Work request: Keep every line of the data below that has the string "source" and present those lines.

Excerpted data:

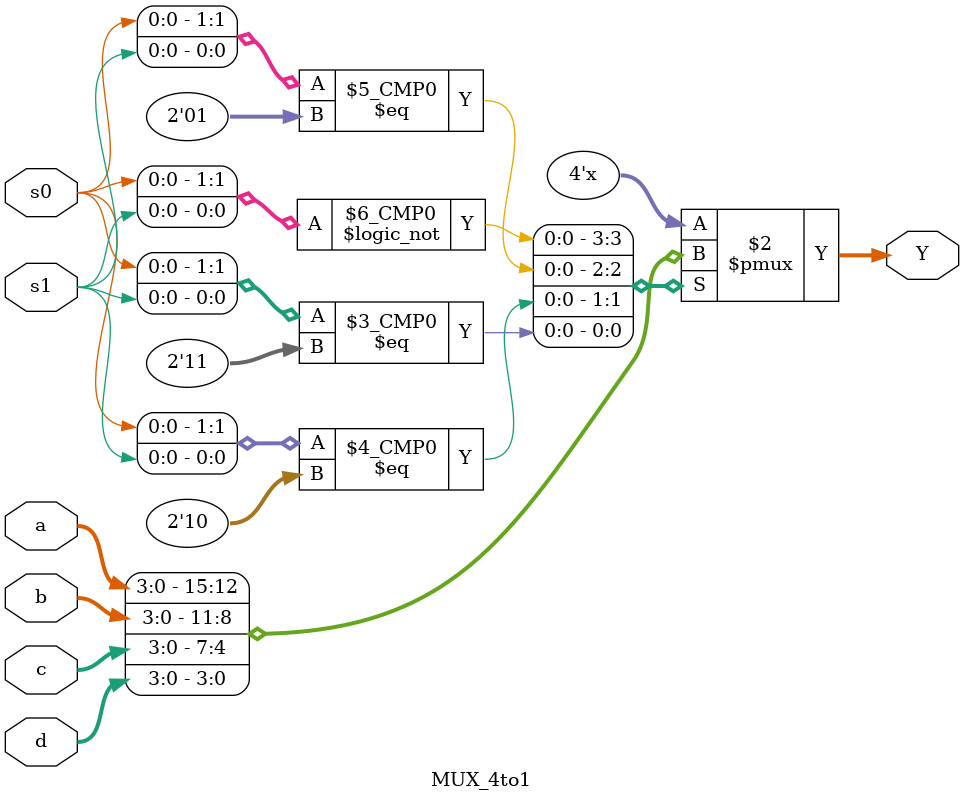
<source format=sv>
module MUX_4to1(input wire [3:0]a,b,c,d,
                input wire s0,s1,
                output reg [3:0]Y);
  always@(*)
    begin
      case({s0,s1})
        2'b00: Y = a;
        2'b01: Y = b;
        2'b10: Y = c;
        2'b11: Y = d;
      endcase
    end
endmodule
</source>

---

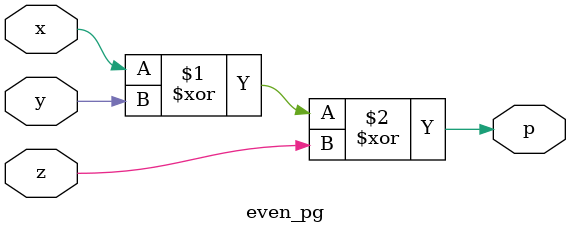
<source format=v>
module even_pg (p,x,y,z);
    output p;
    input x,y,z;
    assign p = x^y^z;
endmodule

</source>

Your solution:
<source format=sv>
</source>
<source format=v>
</source>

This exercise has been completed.